Postgraduate research project

Visible Light Integrated Sensing and Communication (VL-ISAC)

Funding
Competition funded View fees and funding
Type of degree
Doctor of Philosophy
Entry requirements
2:1 honours degree View full entry requirements
Faculty graduate school
Faculty of Engineering and Physical Sciences
Closing date

About the project

Imagine a world where there is Internet access and radar-assisted living and quantum security, wherever there is light. The objective of this project is to implement Integrated Sensing and Communication (ISAC) in visible light bands.

ISAC is anticipated to serve as a pillar of 6G. However, the seamless integration of communication and sensing technologies remains challenging in the highly congested Radio Frequency (RF) bands. By contrast, the bandwidths available in the unlicensed Visible Light (VL) band ranging from 400 THz to 800 THz offers the potential of achieving both Gigabits-per-second (Gbps) communication and millimeter-precision sensing.

However, VL-ISAC still faces several challenges.

  • Firstly, a signal emitted from LED will encounter both line-of-sight (LoS) and non-LoS (NLoS) paths, such as reflections from walls. This multipath phenomenon inevitably misleads localization and data detection.
  • Secondly, although the LED-based illumination infrastructure can effectively support downlink data transfer, user-initiated uplink transmission remains a critical challenge.
  • Thirdly, how to optimize conflicting objectives in communication and sensing functionalities remain an open problem. 

This project will explore multi-carrier waveform designs for mitigating multi-path, optical Reconfigurable Intelligent Surface (RIS) for steering signal propagation as well as enabling backscatter-based uplink user data, machine learning techniques for multi-objective optimization.

This project will be supervised by Dr Chao Xu, who’s the first researcher from the University of Southampton to achieve the highest score 100/100 in the EU’s Marie Sklodowska-Curie Actions (MSCA) fellowship proposal evaluation.

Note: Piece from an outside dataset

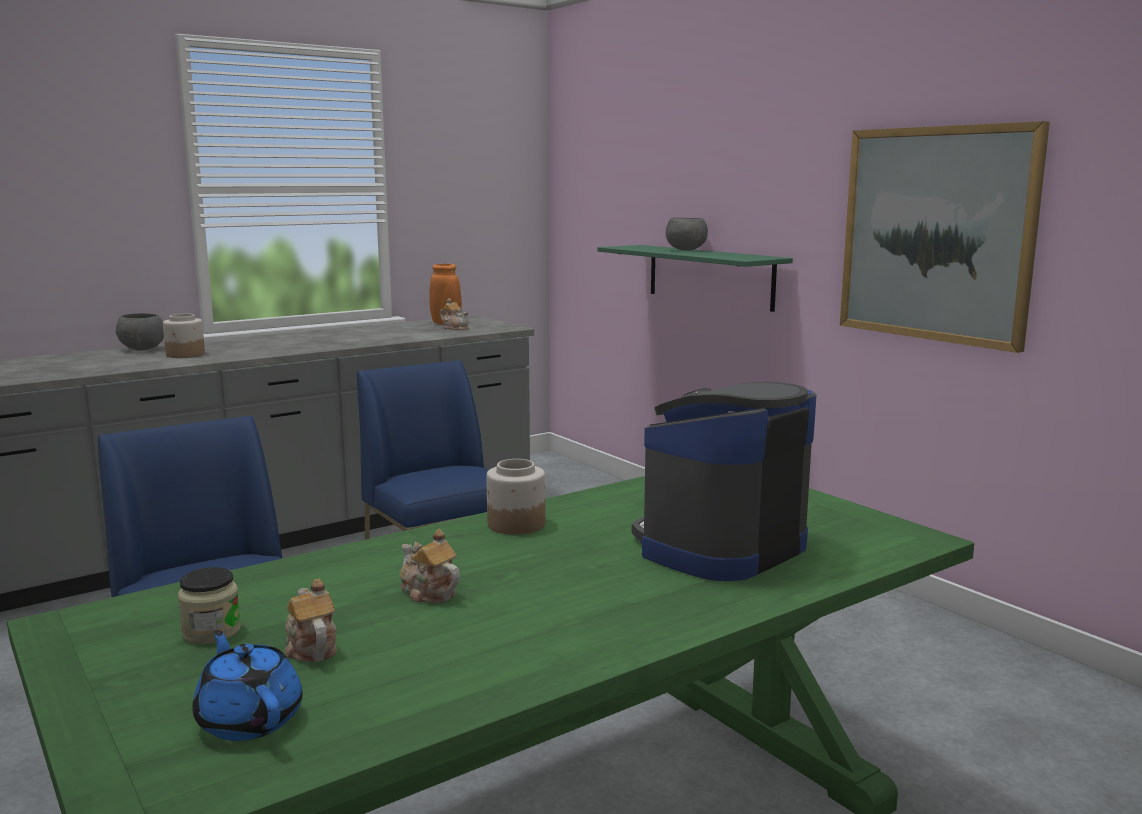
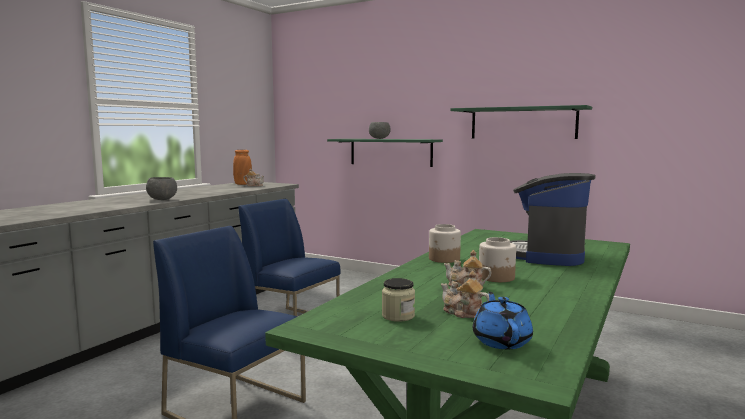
camera: 25 degrees left, 5 degrees down
grey bowl [116,313,164,350] -> grey bowl moved to [146,177,177,200]
jar [163,314,205,358] -> jar moved to [479,237,516,282]
blue teapot [192,630,303,741] -> blue teapot turned 60 degrees clockwise [473,292,533,349]
picture [840,121,1050,353] -> green shelf [450,105,592,139]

The School of Electronics & Computer Science is committed to promoting equality, diversity inclusivity as demonstrated by our Athena SWAN award. We welcome all applicants regardless of their gender, ethnicity, disability, sexual orientation or age, and will give full consideration to applicants seeking flexible working patterns and those who have taken a career break. The University has a generous maternity policy, onsite childcare facilities, and offers a range of benefits to help ensure employees’ well-being and work-life balance. The University of Southampton is committed to sustainability and has been awarded the Platinum EcoAward.